Q) Please share some your experiences on the live call-in sessions... how prepared do you have to be?
MJ Roy: You can't be much prepared. Period. You have pitched your topic. Now, you know somebody will call up. It can be Parambrata Chatterjee or a pabitra chakladar. You hear a voice. And if you want to know theoretically what might happen next – ask Mr Stephen Hawking to solve this lovely game of permutation and combination and probability. Causes? One topic, many callers, many opinions. Many topics, one caller, many opinions.....

Q) It is indeed evident that apart from the technicalities, which an RJ must always be equipped to deal with, alongwith the malfunctioning and glitches that are part of the transmission, RJs have some serious sweating out to do, and even then, loads spontaneity, humour and sensitivity must be doled out...
MJ Roy: Well, just savour this.. Radio One was promoting it’s frequency – 94.3 by a simple contest. If you have the numbers 9, 4 and 3 in that order in your life , call up the RJ. This lady calls up during my show. Her bank account number has the combo. In order to check if she’s fabricating, I ask her to tell me the account number, right there. She obliges. The numbers are in the required order. But, before I give her the prize, I decide to give her a shock and say – 'now that I have your account number, I'm gonna loot it! BANG – she hangs up. I put that recording on-air with a modest request – "Trust me. I haven't seen 'Aankhen'(the film where the guys loot a bank in a novel manner)....!".

Q) Hey, that was weird...
MJ Roy: It doesn't end there.... the very next day as I was continuing with the same contest, the lady calls up again. She blames the timely demise of the pre-paid validity of her cell phone connection and apologises. We start afresh, this time, with the 7 digit warranty number of a ceiling fan. The 'Dennis-the-Menace' in me speaks out again – "Summer’s approaching. What if I steal the fan?" She laughs her heart out – thanks to a mini top-up (laughs out loud)!!

Q) How much of your programmes' content is scripted and how much is impromptu?
MJ Roy: You can script only the skeleton of your show, especially the monologues. The conversations are 100% impromptu.

Q) On a serious note, what according to you have been the significant changes on the radio programming front?
MJ Roy: That Radio, apart from being heard, can also be seen today – has been the most significant change. At times, radio shows are tailored keeping in mind the possible presence of the RJ amidst his/her listeners. Contests and prizes were there, but what came to the Indian scenario with the introduction of FM Radio was the chance of meeting your hitherto unseen on-air friend.
Plus, the marriage of other infotainment mediums to radio is another point worth a mention. The presence of radio stations as Radio Partners on TV shows , school/college/corporate events and at times in the newspaper has taken its omnipresence to a higher pedestal.

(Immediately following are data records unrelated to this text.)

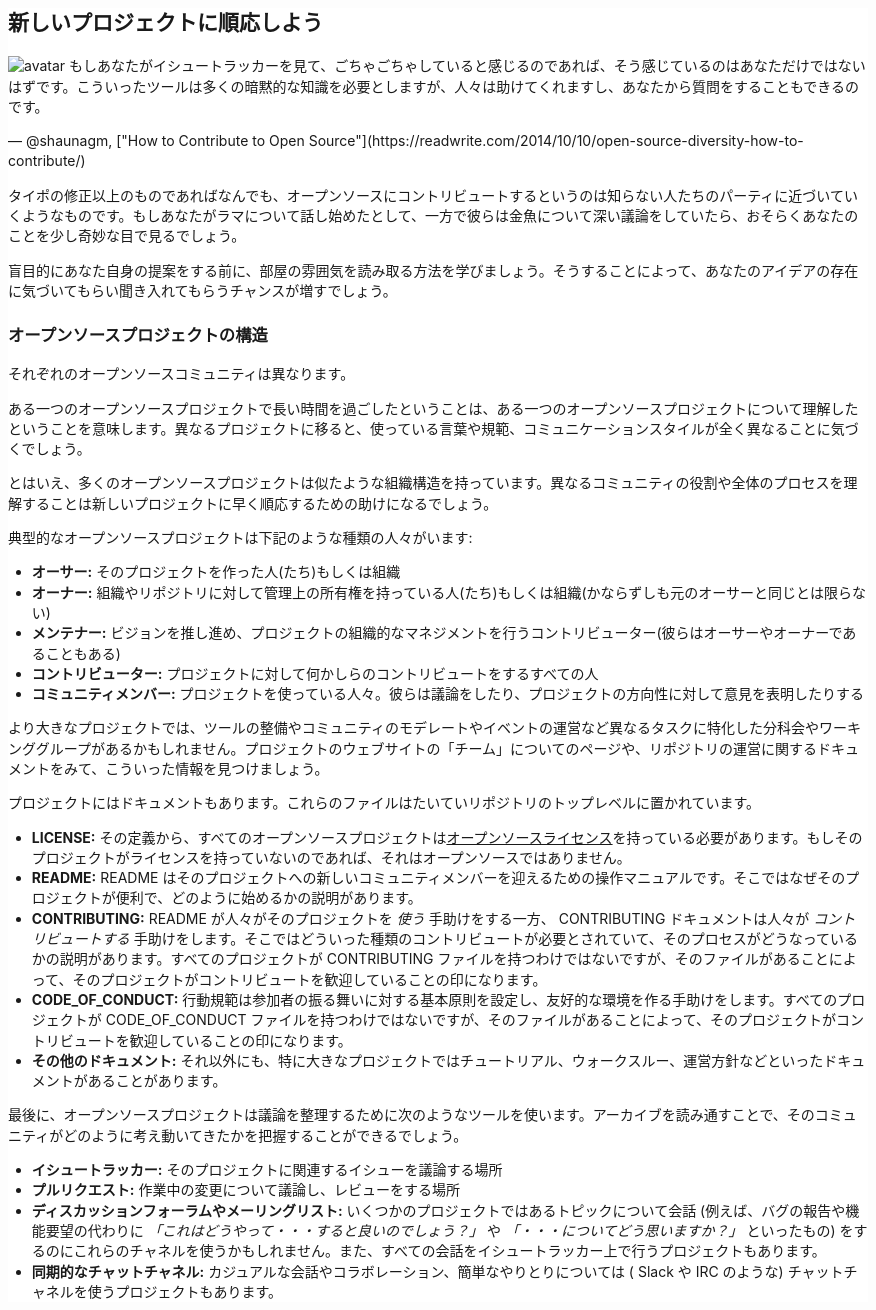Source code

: ## 新しいプロジェクトに順応しよう

<aside markdown="1" class="pquote">
  <img src="https://avatars.githubusercontent.com/shaunagm?s=180" class="pquote-avatar" alt="avatar">
  もしあなたがイシュートラッカーを見て、ごちゃごちゃしていると感じるのであれば、そう感じているのはあなただけではないはずです。こういったツールは多くの暗黙的な知識を必要としますが、人々は助けてくれますし、あなたから質問をすることもできるのです。
  <p markdown="1" class="pquote-credit">
— @shaunagm, ["How to Contribute to Open Source"](https://readwrite.com/2014/10/10/open-source-diversity-how-to-contribute/)
  </p>
</aside>

タイポの修正以上のものであればなんでも、オープンソースにコントリビュートするというのは知らない人たちのパーティに近づいていくようなものです。もしあなたがラマについて話し始めたとして、一方で彼らは金魚について深い議論をしていたら、おそらくあなたのことを少し奇妙な目で見るでしょう。

盲目的にあなた自身の提案をする前に、部屋の雰囲気を読み取る方法を学びましょう。そうすることによって、あなたのアイデアの存在に気づいてもらい聞き入れてもらうチャンスが増すでしょう。

### オープンソースプロジェクトの構造

それぞれのオープンソースコミュニティは異なります。

ある一つのオープンソースプロジェクトで長い時間を過ごしたということは、ある一つのオープンソースプロジェクトについて理解したということを意味します。異なるプロジェクトに移ると、使っている言葉や規範、コミュニケーションスタイルが全く異なることに気づくでしょう。

とはいえ、多くのオープンソースプロジェクトは似たような組織構造を持っています。異なるコミュニティの役割や全体のプロセスを理解することは新しいプロジェクトに早く順応するための助けになるでしょう。

典型的なオープンソースプロジェクトは下記のような種類の人々がいます:

* **オーサー:** そのプロジェクトを作った人(たち)もしくは組織
* **オーナー:** 組織やリポジトリに対して管理上の所有権を持っている人(たち)もしくは組織(かならずしも元のオーサーと同じとは限らない)
* **メンテナー:** ビジョンを推し進め、プロジェクトの組織的なマネジメントを行うコントリビューター(彼らはオーサーやオーナーであることもある)
* **コントリビューター:** プロジェクトに対して何かしらのコントリビュートをするすべての人
* **コミュニティメンバー:** プロジェクトを使っている人々。彼らは議論をしたり、プロジェクトの方向性に対して意見を表明したりする

より大きなプロジェクトでは、ツールの整備やコミュニティのモデレートやイベントの運営など異なるタスクに特化した分科会やワーキンググループがあるかもしれません。プロジェクトのウェブサイトの「チーム」についてのページや、リポジトリの運営に関するドキュメントをみて、こういった情報を見つけましょう。

プロジェクトにはドキュメントもあります。これらのファイルはたいていリポジトリのトップレベルに置かれています。

* **LICENSE:** その定義から、すべてのオープンソースプロジェクトは[オープンソースライセンス](https://choosealicense.com)を持っている必要があります。もしそのプロジェクトがライセンスを持っていないのであれば、それはオープンソースではありません。
* **README:** README はそのプロジェクトへの新しいコミュニティメンバーを迎えるための操作マニュアルです。そこではなぜそのプロジェクトが便利で、どのように始めるかの説明があります。
* **CONTRIBUTING:** README が人々がそのプロジェクトを _使う_ 手助けをする一方、 CONTRIBUTING ドキュメントは人々が _コントリビュートする_ 手助けをします。そこではどういった種類のコントリビュートが必要とされていて、そのプロセスがどうなっているかの説明があります。すべてのプロジェクトが CONTRIBUTING ファイルを持つわけではないですが、そのファイルがあることによって、そのプロジェクトがコントリビュートを歓迎していることの印になります。
* **CODE_OF_CONDUCT:** 行動規範は参加者の振る舞いに対する基本原則を設定し、友好的な環境を作る手助けをします。すべてのプロジェクトが CODE_OF_CONDUCT ファイルを持つわけではないですが、そのファイルがあることによって、そのプロジェクトがコントリビュートを歓迎していることの印になります。
* **その他のドキュメント:** それ以外にも、特に大きなプロジェクトではチュートリアル、ウォークスルー、運営方針などといったドキュメントがあることがあります。

最後に、オープンソースプロジェクトは議論を整理するために次のようなツールを使います。アーカイブを読み通すことで、そのコミュニティがどのように考え動いてきたかを把握することができるでしょう。

* **イシュートラッカー:** そのプロジェクトに関連するイシューを議論する場所
* **プルリクエスト:** 作業中の変更について議論し、レビューをする場所
* **ディスカッションフォーラムやメーリングリスト:** いくつかのプロジェクトではあるトピックについて会話 (例えば、バグの報告や機能要望の代わりに _「これはどうやって・・・すると良いのでしょう？」_ や _「・・・についてどう思いますか？」_ といったもの) をするのにこれらのチャネルを使うかもしれません。また、すべての会話をイシュートラッカー上で行うプロジェクトもあります。
* **同期的なチャットチャネル:** カジュアルな会話やコラボレーション、簡単なやりとりについては ( Slack や IRC のような) チャットチャネルを使うプロジェクトもあります。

Q) What are the pre-requisites of being a successful radio jockey?
MJ Roy: Inability of initiating impromptu conversations. Absence of sense of humour. To understand that GK means Gibberish Knowledge. And, the musical instinct of playing Himesh Reshammiya – full blast - @ 5:37 in the morning.
If you are bad at or lack any/all of these, you can be a radio jockey. Success – will depend on how bad/worse/worst can you be.

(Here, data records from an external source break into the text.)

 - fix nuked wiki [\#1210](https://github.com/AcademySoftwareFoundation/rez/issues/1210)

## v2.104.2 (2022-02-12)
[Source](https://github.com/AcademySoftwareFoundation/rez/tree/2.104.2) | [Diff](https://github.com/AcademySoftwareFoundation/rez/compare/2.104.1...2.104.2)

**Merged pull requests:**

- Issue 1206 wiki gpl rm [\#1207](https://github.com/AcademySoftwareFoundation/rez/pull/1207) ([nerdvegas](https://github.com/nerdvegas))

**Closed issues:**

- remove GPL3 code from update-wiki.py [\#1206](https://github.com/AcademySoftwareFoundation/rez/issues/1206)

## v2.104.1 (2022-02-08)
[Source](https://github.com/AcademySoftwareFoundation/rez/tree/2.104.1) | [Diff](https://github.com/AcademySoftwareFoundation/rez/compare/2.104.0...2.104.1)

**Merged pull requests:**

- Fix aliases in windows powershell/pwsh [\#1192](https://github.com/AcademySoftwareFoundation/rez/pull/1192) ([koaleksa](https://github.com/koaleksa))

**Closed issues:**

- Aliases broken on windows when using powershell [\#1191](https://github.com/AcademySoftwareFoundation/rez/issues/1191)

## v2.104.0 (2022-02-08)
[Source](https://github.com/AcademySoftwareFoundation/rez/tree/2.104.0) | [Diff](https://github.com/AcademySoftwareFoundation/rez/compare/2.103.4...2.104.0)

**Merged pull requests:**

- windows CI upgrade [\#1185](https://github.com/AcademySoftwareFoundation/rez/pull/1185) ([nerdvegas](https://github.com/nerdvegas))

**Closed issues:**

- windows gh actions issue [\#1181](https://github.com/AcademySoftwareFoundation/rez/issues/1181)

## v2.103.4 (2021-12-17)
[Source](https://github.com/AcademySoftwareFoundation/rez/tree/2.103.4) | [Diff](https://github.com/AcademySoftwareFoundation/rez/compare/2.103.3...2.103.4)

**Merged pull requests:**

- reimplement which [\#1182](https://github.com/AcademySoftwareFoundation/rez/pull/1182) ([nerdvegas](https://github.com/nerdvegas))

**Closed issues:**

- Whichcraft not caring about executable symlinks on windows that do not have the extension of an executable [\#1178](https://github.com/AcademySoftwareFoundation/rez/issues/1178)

Q) Finally, tell me about your future plans.. where do you see yourself in ten years from now?
MJ Roy: I actually started with stage-anchoring. Moved on to do TV-anchoring and did a little bit of acting. Radio happened suddenly. I wish to continue doing all.
Or, on a lighter note, maybe I’ll be interviewing the kids of the present superstars on radio, just before their debut movie hits Home Theatre systems across the planet.

Q) And any forthcoming appearance of yours we are likely to see?
MJ Roy: I may appear for a tête-à-tête on a vernacular channel before the release of an anticipated film, where I maybe seen in a leading role.

Wow! That's great news, it is usually the voice of the RJ that his fans are in love with, but I am sure that in your case, you will be piling up on fans with your physical presence as well. I wish you all the best, ALWAYS!